• **TASK**
Only the lines from the one containing "У журналістиці з 2022 року, щодня тримаю в" through the one containing "Новини Києва і області" should be printed, exactly as they appear below, with both ends included.

▽

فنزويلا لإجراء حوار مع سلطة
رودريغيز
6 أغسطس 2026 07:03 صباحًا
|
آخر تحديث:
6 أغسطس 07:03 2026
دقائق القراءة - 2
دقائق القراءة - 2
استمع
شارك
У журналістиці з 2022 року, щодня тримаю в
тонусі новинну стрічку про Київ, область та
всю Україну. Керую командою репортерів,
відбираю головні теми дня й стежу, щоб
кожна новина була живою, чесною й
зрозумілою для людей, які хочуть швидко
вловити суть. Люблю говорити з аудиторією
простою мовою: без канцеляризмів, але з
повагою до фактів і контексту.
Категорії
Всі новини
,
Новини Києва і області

△
▽

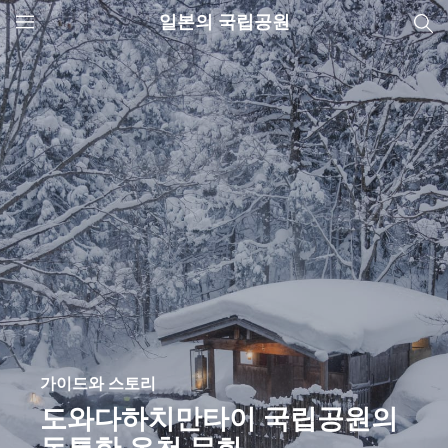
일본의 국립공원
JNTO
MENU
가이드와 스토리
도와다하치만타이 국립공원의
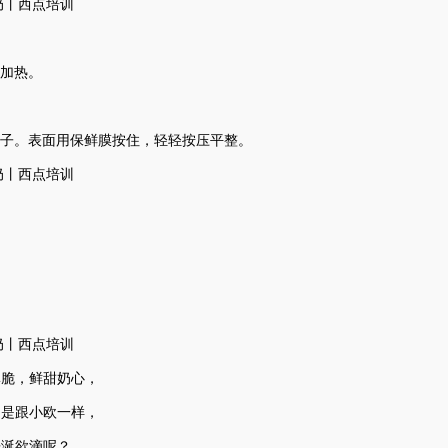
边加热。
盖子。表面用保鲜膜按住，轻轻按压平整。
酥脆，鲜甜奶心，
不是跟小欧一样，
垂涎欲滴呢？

△

• **RESULT**
У журналістиці з 2022 року, щодня тримаю в
тонусі новинну стрічку про Київ, область та
всю Україну. Керую командою репортерів,
відбираю головні теми дня й стежу, щоб
кожна новина була живою, чесною й
зрозумілою для людей, які хочуть швидко
вловити суть. Люблю говорити з аудиторією
простою мовою: без канцеляризмів, але з
повагою до фактів і контексту.
Категорії
Всі новини
,
Новини Києва і області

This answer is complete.